Des weiteren soll bei Snow Leopard durch die OpenCL-Einbindung einiges an Performance gewonnen werden. Der offene Standard OpenCL soll es herkömmlicher Software ermöglichen, mehr aus den Multi-Core- und Grafikprozessoren zu holen, eine Möglichkeit, die bisher primär 3D-Programmen vorbehalten war. Erst am Montag wurden die Spezifikationen für OpenCL 1.0 veröffentlicht, ein Standard, dem sich nicht nur Apple, sondern auch AMD, IBM, NVIDIA und andere angeschlossen haben.

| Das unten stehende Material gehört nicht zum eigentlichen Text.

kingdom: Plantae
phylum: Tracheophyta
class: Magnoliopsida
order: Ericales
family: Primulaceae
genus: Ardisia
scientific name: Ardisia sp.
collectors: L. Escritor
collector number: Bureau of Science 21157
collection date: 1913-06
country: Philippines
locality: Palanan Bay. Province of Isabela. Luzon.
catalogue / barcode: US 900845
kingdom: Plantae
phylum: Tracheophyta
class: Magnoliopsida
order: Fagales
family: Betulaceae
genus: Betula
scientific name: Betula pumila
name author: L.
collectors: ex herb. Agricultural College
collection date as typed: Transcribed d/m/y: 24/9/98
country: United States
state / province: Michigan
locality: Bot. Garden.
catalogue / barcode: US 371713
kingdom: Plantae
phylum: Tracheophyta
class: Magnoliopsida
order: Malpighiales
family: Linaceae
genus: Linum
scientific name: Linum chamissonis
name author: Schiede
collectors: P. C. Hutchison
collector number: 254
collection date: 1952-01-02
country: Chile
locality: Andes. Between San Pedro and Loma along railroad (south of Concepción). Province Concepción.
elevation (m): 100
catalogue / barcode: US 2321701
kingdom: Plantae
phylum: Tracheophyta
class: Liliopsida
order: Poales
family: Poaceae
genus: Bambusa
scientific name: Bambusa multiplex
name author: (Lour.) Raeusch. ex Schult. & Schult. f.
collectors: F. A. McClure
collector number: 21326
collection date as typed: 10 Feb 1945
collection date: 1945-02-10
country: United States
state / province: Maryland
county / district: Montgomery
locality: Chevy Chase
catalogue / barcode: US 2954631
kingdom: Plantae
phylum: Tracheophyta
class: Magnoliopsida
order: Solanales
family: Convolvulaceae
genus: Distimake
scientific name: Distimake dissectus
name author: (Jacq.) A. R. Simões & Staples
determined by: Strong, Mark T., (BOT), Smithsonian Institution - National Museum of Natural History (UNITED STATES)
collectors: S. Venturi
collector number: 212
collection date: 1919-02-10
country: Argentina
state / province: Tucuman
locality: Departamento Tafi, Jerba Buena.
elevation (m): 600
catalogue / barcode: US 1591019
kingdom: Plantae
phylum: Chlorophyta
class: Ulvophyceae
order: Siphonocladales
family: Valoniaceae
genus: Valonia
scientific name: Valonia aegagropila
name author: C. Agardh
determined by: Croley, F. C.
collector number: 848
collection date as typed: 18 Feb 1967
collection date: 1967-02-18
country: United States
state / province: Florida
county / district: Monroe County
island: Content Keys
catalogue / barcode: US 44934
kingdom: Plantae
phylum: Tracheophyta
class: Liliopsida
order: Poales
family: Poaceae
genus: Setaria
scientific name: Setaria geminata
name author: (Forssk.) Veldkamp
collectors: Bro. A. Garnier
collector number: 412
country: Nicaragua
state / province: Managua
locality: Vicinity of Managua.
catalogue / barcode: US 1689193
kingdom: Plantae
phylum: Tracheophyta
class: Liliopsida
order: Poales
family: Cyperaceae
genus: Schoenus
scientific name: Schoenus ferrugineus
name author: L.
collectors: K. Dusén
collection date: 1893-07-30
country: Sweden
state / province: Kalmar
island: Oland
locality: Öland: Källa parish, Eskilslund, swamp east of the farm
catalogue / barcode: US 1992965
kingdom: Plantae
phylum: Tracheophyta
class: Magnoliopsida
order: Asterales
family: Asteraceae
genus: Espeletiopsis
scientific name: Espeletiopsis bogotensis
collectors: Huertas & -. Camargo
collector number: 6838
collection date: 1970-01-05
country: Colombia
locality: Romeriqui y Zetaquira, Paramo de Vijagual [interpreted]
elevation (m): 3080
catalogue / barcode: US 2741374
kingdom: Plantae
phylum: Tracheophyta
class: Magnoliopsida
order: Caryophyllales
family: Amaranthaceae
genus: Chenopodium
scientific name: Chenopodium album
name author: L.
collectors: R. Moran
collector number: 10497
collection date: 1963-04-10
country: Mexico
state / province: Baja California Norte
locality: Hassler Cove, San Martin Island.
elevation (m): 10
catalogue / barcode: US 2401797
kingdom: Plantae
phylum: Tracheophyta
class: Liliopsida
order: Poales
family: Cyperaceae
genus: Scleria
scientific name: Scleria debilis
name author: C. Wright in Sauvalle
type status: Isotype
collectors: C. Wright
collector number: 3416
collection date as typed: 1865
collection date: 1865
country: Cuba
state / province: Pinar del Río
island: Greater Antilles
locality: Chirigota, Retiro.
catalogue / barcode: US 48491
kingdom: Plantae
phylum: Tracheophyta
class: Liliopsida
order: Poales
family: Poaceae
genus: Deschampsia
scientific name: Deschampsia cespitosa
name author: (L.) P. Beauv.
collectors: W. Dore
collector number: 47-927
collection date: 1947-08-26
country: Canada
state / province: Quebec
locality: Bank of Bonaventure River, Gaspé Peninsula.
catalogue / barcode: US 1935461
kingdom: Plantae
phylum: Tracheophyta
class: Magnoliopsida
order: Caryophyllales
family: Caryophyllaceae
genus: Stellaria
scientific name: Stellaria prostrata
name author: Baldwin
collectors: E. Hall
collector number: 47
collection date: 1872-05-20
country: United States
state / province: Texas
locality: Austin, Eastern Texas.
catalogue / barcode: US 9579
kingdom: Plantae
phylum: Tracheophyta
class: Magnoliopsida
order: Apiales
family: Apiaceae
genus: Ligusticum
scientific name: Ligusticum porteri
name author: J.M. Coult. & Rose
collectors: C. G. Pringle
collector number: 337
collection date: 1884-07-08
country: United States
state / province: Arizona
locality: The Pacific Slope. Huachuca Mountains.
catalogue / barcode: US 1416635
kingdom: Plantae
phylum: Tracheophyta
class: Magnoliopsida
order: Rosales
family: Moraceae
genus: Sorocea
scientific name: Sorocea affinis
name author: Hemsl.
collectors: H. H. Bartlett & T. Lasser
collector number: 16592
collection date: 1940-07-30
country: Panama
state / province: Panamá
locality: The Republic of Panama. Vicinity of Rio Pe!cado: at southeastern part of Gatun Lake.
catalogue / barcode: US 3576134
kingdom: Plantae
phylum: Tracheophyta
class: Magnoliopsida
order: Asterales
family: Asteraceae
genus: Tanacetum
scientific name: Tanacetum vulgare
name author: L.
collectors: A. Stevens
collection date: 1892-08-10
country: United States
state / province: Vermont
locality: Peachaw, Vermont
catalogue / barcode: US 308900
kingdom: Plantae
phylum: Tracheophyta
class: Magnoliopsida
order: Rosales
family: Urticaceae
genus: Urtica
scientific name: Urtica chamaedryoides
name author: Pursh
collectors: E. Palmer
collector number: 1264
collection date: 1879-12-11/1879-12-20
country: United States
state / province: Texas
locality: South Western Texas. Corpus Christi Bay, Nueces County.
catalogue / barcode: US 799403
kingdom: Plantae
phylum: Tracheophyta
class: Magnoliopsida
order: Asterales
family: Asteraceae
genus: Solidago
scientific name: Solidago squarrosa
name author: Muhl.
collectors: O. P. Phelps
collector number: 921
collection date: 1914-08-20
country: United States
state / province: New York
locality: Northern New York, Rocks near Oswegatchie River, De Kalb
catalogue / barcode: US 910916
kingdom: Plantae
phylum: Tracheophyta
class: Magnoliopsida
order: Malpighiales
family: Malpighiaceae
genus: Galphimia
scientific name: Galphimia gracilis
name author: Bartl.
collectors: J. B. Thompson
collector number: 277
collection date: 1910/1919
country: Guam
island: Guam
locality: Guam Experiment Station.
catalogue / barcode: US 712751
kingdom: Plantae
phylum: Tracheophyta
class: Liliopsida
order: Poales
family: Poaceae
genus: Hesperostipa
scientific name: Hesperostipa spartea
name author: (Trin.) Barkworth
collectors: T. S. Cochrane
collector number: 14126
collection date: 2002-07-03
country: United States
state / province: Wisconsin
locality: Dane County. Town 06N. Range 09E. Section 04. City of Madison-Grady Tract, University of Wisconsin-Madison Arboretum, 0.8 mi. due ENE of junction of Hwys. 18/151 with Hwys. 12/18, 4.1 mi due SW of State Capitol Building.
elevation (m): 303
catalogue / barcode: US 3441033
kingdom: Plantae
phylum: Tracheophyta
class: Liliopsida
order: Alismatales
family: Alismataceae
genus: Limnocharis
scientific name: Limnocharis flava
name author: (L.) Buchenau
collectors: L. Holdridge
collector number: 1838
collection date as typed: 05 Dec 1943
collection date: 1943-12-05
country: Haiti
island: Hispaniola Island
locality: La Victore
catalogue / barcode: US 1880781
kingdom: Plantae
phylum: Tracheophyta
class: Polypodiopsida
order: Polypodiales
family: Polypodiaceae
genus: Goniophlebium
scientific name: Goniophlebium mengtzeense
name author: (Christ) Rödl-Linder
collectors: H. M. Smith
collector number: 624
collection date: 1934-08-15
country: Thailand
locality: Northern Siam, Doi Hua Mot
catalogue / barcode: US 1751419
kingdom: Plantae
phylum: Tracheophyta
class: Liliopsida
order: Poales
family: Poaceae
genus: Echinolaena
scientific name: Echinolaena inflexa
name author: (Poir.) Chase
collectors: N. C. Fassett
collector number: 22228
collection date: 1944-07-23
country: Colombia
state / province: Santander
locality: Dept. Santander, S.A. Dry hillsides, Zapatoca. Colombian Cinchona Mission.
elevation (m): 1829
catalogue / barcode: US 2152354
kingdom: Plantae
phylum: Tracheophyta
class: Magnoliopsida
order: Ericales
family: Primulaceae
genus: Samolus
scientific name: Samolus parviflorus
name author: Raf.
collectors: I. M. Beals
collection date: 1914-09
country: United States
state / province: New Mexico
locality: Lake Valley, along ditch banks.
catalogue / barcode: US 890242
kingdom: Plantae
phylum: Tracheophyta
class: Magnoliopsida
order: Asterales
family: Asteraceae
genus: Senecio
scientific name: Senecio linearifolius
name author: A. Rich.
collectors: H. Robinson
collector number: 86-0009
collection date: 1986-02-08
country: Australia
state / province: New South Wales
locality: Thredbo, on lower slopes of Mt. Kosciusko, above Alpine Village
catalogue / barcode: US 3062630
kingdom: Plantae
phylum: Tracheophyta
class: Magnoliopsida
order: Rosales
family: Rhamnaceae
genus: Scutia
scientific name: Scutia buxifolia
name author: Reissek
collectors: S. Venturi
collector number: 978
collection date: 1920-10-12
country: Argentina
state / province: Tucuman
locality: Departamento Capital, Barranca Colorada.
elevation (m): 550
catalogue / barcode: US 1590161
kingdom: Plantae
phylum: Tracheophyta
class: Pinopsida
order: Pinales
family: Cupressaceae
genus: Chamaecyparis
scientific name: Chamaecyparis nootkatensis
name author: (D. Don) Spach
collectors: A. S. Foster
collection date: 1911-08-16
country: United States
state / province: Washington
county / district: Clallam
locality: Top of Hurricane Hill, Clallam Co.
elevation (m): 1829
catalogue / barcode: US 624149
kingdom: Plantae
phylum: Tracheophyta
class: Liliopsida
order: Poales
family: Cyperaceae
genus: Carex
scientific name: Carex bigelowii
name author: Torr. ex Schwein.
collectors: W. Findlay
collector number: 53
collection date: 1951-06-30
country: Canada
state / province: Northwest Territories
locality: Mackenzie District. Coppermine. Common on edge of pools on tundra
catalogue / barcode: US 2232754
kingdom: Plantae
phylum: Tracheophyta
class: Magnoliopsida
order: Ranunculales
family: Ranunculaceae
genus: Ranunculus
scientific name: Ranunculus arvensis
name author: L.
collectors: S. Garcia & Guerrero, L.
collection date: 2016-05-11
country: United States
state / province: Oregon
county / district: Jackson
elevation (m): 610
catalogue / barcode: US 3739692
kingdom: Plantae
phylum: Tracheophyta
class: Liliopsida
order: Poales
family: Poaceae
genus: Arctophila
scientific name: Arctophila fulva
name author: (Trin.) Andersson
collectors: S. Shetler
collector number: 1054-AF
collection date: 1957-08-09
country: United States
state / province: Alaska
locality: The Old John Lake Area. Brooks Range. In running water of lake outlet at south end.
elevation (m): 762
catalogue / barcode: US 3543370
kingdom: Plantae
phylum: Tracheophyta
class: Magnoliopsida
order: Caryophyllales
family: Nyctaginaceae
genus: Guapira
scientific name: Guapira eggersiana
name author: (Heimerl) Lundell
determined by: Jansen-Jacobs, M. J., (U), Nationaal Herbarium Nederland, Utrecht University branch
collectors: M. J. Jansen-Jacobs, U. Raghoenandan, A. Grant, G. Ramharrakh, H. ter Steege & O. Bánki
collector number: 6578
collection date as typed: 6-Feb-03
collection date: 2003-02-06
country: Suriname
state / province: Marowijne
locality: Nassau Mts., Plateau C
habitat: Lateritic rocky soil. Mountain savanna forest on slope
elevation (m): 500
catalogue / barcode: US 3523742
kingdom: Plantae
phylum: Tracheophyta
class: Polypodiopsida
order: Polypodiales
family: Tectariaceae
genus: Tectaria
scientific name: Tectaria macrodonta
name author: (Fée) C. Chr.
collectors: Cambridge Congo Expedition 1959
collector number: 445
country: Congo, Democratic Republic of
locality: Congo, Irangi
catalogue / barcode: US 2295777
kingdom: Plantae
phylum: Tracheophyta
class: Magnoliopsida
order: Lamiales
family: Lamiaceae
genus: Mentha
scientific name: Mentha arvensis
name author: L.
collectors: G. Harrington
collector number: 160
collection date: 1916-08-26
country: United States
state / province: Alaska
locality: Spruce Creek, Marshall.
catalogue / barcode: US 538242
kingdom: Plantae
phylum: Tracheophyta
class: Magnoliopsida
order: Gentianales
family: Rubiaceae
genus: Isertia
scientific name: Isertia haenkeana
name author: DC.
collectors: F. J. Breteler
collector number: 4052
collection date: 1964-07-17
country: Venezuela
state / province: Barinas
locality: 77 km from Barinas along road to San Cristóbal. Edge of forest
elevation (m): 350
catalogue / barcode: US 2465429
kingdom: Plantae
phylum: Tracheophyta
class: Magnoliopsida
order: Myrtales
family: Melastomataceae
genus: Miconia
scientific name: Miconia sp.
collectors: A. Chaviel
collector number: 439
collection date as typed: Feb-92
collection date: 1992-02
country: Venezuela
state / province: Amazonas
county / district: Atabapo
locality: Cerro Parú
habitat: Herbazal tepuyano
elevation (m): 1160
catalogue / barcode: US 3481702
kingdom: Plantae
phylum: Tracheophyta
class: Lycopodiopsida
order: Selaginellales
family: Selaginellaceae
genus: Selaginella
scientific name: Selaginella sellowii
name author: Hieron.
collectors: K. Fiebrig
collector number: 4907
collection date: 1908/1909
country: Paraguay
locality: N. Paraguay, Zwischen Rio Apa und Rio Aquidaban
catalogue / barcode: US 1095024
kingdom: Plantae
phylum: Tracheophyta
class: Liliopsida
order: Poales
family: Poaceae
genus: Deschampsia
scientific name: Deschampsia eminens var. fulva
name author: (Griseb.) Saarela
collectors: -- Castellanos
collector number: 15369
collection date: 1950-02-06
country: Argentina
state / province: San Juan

Wer auf der Liste allerdings fehlt: Microsoft. Dort fokussiet man sich unterdessen auf den DirectX-Standard, der vermutlich Anfang nächsten Jahres in der Version 11 herauskommen soll. Sollte allerdings OpenCL tatsächlich so maßgeblich die Geschwindigkeit verbessern, wie Apple das bisher ankündigt, könnte dies bei Microsoft für ernste Probleme sorgen.